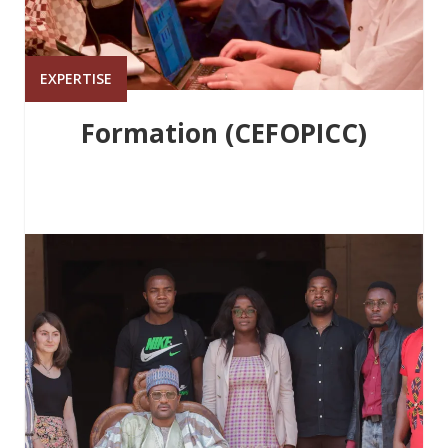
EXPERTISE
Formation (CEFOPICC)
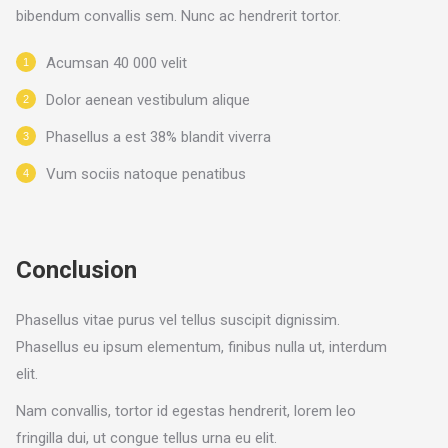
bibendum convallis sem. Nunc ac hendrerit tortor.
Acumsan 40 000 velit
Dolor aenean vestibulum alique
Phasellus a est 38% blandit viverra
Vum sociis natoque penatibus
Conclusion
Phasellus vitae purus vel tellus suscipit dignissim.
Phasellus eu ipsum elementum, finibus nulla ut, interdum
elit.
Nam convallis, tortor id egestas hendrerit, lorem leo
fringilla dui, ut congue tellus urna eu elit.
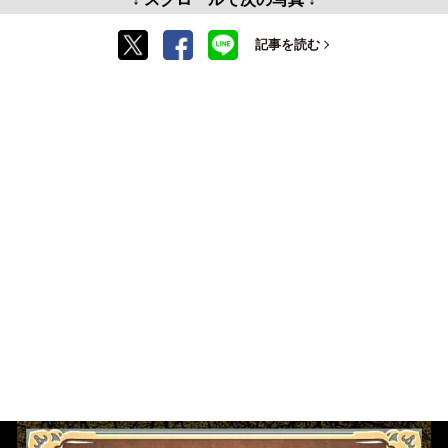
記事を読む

Task goal:
Every record above must be copied exactly; none of the pictures belong in the copy.

Worked solution:
EXPERTISE
Formation (CEFOPICC)
bibendum convallis sem. Nunc ac hendrerit tortor.
Acumsan 40 000 velit
Dolor aenean vestibulum alique
Phasellus a est 38% blandit viverra
Vum sociis natoque penatibus
Conclusion
Phasellus vitae purus vel tellus suscipit dignissim.
Phasellus eu ipsum elementum, finibus nulla ut, interdum
elit.
Nam convallis, tortor id egestas hendrerit, lorem leo
fringilla dui, ut congue tellus urna eu elit.
記事を読む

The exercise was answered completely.